Five-year-old Highway Star won’t have quite the same transition to make: following the Breeders’ Cup, she went home to Chester and Mary Broman’s Chestertown Farm, about an hour north of Saratoga Springs, where she was born. Like Summers, trainer Rodrigo Ubillo had a tough time saying goodbye to the mare that brought him his first Graded stakes win.

“I try not to think about it too much,” he said. “I’ve been trying to get ready since the beginning of the year because I knew she’d retire this year, but you can’t get ready for anything like this.”

In a three-year career, the chestnut mare compiled a record of 23-10-5-2 and earnings of $1.3 million. She won four Graded stakes, and she just missed a G1 when she was second by a head to By The Moon in the 2017 Ketel One Ballerina Stakes at Saratoga.

“She’s the best horse I’ve trained,” said Ubillo. “More than anything, she’s just so smart and such a cool horse to be around. She means a lot to me.”  

Like Mind Your Biscuits, Highway Star was sired by a stallion (Girolamo) who was standing in New York at the time of her conception, making two New York-bred millionaires sired by New York stallions.

“When you look at the horses that will be up for New York-bred horse of the year, it’s a sick list,” said Summers. “The New York program is great.
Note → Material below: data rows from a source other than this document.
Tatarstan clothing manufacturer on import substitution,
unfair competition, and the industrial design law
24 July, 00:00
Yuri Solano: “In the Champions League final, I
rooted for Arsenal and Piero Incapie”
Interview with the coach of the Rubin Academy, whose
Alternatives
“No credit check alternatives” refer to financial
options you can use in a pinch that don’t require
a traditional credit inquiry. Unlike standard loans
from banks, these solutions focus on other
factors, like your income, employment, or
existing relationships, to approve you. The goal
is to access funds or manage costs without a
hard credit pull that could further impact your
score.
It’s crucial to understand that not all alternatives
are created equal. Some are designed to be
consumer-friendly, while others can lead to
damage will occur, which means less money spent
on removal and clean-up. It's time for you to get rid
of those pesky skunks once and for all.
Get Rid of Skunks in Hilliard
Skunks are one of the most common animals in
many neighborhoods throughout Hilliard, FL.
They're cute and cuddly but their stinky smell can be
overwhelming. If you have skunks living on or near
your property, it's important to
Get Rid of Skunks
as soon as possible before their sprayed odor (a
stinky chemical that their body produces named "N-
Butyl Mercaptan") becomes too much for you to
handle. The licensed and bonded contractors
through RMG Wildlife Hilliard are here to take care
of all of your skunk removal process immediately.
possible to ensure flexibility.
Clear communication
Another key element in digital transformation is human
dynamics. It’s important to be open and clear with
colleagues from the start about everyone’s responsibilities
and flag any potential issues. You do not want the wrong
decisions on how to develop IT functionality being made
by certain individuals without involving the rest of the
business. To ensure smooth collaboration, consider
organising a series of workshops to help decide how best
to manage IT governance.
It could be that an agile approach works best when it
If you’ve got a New York-bred, New York-sired horse, you get a 30 percent bonus.”  

Click here for full details of the New York owner and breeder awards

Highway Star shipped to Chestertown in December, in time for a late fall snowstorm. “She’s doing well and enjoying the snow,” said farm manager Gregg Falk. “She’ll be bred to Candy Ride and she’ll come home after that.”
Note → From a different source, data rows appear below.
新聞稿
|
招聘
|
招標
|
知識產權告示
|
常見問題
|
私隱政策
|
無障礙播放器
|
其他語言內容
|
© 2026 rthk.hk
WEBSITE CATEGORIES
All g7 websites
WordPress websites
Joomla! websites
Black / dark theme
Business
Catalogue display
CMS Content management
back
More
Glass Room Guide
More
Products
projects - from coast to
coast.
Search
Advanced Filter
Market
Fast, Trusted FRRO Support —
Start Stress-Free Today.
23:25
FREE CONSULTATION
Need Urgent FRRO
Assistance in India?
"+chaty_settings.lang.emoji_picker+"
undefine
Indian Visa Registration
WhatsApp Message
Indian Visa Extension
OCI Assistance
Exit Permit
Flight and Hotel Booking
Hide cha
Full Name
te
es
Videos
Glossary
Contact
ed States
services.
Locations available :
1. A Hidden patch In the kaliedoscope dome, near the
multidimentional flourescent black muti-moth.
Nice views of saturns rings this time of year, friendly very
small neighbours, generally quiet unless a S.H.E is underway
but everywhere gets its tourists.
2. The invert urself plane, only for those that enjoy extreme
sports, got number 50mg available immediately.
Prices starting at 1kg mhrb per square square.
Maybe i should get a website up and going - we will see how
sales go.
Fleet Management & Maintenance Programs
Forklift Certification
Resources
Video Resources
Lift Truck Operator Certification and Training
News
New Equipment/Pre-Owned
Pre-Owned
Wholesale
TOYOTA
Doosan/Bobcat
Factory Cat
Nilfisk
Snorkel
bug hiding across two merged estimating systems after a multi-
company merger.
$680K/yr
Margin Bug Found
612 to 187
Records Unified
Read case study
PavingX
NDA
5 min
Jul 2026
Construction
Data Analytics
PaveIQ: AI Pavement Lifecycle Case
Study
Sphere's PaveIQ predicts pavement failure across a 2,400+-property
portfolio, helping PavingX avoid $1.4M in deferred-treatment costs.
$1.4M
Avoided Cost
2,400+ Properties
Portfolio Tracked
It’s also possible that the Bromans, who have been racing and breeding horses in New York for decades, will elect to sell her as they slowly downsize their operation.
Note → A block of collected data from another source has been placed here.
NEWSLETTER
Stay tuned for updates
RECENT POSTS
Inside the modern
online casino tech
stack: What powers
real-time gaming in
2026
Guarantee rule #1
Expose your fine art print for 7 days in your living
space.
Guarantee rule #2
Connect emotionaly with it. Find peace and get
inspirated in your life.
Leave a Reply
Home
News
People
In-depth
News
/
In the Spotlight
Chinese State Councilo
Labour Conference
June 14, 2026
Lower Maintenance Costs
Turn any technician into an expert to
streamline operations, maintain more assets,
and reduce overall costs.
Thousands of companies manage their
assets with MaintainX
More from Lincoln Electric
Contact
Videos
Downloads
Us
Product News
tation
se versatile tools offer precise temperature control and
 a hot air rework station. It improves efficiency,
Together, Mind Your Biscuits and Highway Star made 48 starts. Nine-year-old Kharafa topped that, running 52 times before his retirement after a sixth-place finish in the Mohawk at Belmont Park, a race he won in 2014.

“We had made plans to retire him at the end of his 7-year-old year,” said co-owner Paul Braverman. “We sent him to Florida to Craig Wheeler’s farm, and he told us he wanted to try again.”

So the bay gelding came back in 2017, going winless in six starts, leading Braverman to contemplate retirement again. And once again, after a winter off in Florida, Kharafa showed every sign of wanting to get back to the races.  

2018 was far from his best year, but he gave Braverman and fellow owner Tim Pinch one last moment of glory when he won the West Point Stakes Presented by Trustco Bank at Saratoga in August, a win that had Braverman choked up in the winner’s circle.

Kharafa was sixth in the Ashley T. Cole at Belmont in September, and when Dylan Davis rode him back after the Mohawk, he told Braverman that the horse wasn’t stretching out the way he’d used to, that he’d had every chance to win but lacked the kick he’d had earlier in his career.

“That was our signal,” said Braverman.

Friends reunited

Unlike Highway Star and Mind Your Biscuits, Kharafa won’t go off to the breeding shed. Instead, he’s joined his old rivals, fellow New York-breds Lubash and King Kreesa, at Old Friends in Kentucky. The three of them competed against each other for years, trading wins, and the trio is now reunited.

“I live in Boston,” said Braverman, “and those three are like Larry Bird, Robert Parrish, and Kevin McHale. I’ll never have a horse as good or consistent as he was, so I’m sad, but I’m happy that he’s in the best place he can be.”  

He added, perhaps only half joking, that Old Friends director Michael Blowen was looking forward to a two-furlong match race among the three of them.  

On the backstretch and on the track, these three standouts will be missed, for what they accomplished, for their familiarity to fans, and for the level to which they raised the reputation of the New York breeding industry. Let’s take a cup of kindness for these trusty friends, whose old acquaintance will surely not be forgot.